There had been two crises already that day before the cook’s husband called to assassinate the cook.

It is told in three sections, though with overlapping sets of characters. In the first, we see Penelope Wells and her family – looking after an eccentric hotel on the French Riviera. She calls her father and stepmother by the first first names, and is one of the most deliciously unusual child characters I’ve ever encountered. She is an adolescent, but one who has learnt language from books rather than friendships – guess who can relate? – and her conversation is a delight. It would be precocious if the character were showing off, but she isn’t; it’s simply the only way she knows how to communicate.

“Painful as it is to refuse,” I said, “my father has acquired visitors and I have sworn to be sociable. The penalty is ostracism.”

What a creation on Frankau’s part. She has brilliantly drawn a girl turned eccentric by her upbringing (when we meet her, she is writing her Anthology of Hates) who is quirky without being irritating, and a world away from a Manic Pixie Dream Girl. For the reader, she is endearing and interesting – but with an undercurrent of sadness: she has not chosen her upbringing any more than anybody else has, and she clearly has some understanding

Penelope meets the Bradley family, and is enamoured by the children Don and Eva. They come from a strikingly conventional family (Penelope’s father calls them ‘the Smugs’), and they find her enticing – she, in turn, admires the conventionality of them. It is an unusual but entirely plausible friendship – which lasts until a disreputable woman known as The Duchess comes to stay at the Wells’s hotel. The Bradley parents are shocked… and the section ends with something tragic, beautifully understated while at the same time having a significant emotional impact on them all.

The second section jumps forward a few years, and is from the perspective of Don. He is now at a boarding school, and beginning to rebel against his father’s conventionality – chiefly through his friendship with Crusoe. Crusoe is an older man in a wheelchair, brusque and direct with all, but with evident fondness for Don and a certain amount of wisdom. But absolutely no regard for ‘doing the right thing’, in the British-upper-class sense, and Don has to choose between his father’s commands and the new world he has glimpsed – while also still affected by the events of the first section of the book. And I shan’t talk too much about the final section – but Penelope is back, everybody is older, and new challenges come to the fore.

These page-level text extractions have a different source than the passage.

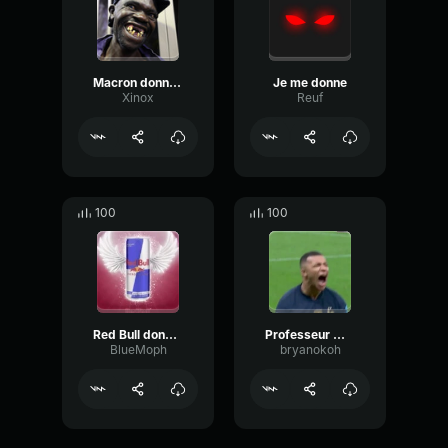
Macron donne moi des dents
Je me donne
Xinox
Reuf
100
100
Red Bull donne des ailes.
Professeur Mbappé donne des conseils à Guendouzi. 😂
BlueMoph
bryanokoh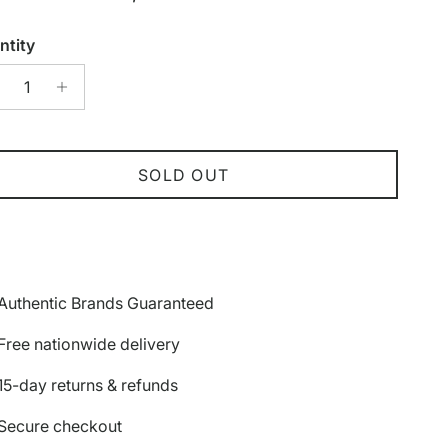
ntity
SOLD OUT
Authentic Brands Guaranteed
Free nationwide delivery
15-day returns & refunds
Secure checkout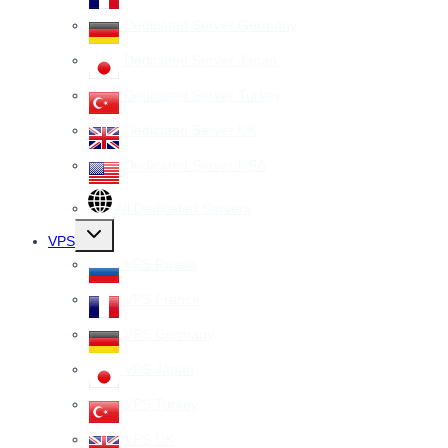
Dedicated Server Germany
Dedicated Server Japan
Dedicated Server Turkey
Dedicated Server UK
Dedicated Server USA
All Dedicated Servers
Toggle
VPS
child
menu
VPS Russia
VPS France
VPS Germany
VPS Japan
VPS Turkey
VPS UK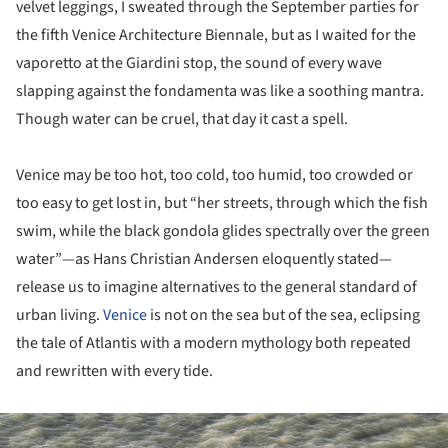
velvet leggings, I sweated through the September parties for
the fifth Venice Architecture Biennale, but as I waited for the
vaporetto at the Giardini stop, the sound of every wave
slapping against the fondamenta was like a soothing mantra.
Though water can be cruel, that day it cast a spell.
Venice may be too hot, too cold, too humid, too crowded or
too easy to get lost in, but “her streets, through which the fish
swim, while the black gondola glides spectrally over the green
water”—as Hans Christian Andersen eloquently stated—
release us to imagine alternatives to the general standard of
urban living.
Venice
is not on the sea but of the sea, eclipsing
the tale of Atlantis with a modern mythology both repeated
and rewritten with every tide.
ture!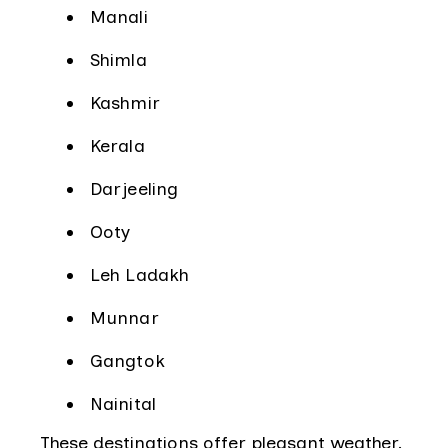
Manali
Shimla
Kashmir
Kerala
Darjeeling
Ooty
Leh Ladakh
Munnar
Gangtok
Nainital
These destinations offer pleasant weather,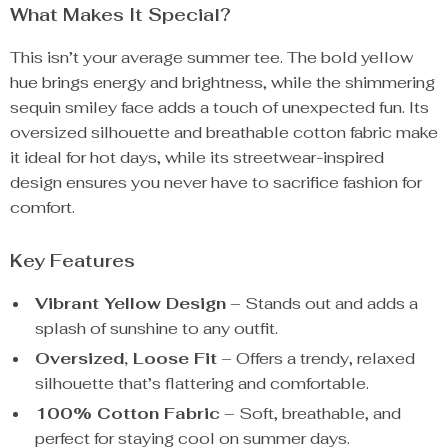
What Makes It Special?
This isn’t your average summer tee. The bold yellow
hue brings energy and brightness, while the shimmering
sequin smiley face adds a touch of unexpected fun. Its
oversized silhouette and breathable cotton fabric make
it ideal for hot days, while its streetwear-inspired
design ensures you never have to sacrifice fashion for
comfort.
Key Features
Vibrant Yellow Design
– Stands out and adds a
splash of sunshine to any outfit.
Oversized, Loose Fit
– Offers a trendy, relaxed
silhouette that’s flattering and comfortable.
100% Cotton Fabric
– Soft, breathable, and
perfect for staying cool on summer days.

What makes A Wreath for the Enemy so brilliant, to my mind – well, it’s the writing, and the quirkiness, and the great humour – but it’s also the unusual way in which it’s written. It’s as though Frankau took a traditional novel, threw it up in the air, and wrote up what fell to the ground. It should feel disparate and jagged, but the different elements are ingeniously combined. It’s something of an abstract portrait, where the reader is left to fill in some gaps – but can understand a whole world of half a dozen characters, just be the brief moments we see them.

I will confess that I had always rather assumed that Frankau wasn’t very good. She was so prolific, and (I think I’m right in recollecting) disparaged in the highbrow/middlebrow debate – but both these facts are true of authors I love, so I should have realised that she’d be a winner. If any of her other novels are up to the quirky, imaginative, and confident calibre of A Wreath for the Enemy, I greatly look forward to reading them. And I have The Willow Cabin next on my tbr…

Others who got Stuck into this…

(I could only find one, but it’s a lovely one.)

Fleur Fisher: “This is lovely: a quite beautifully written book that speaks so profoundly. I find myself wanting to say so much, and at the same time being almost lost for words.”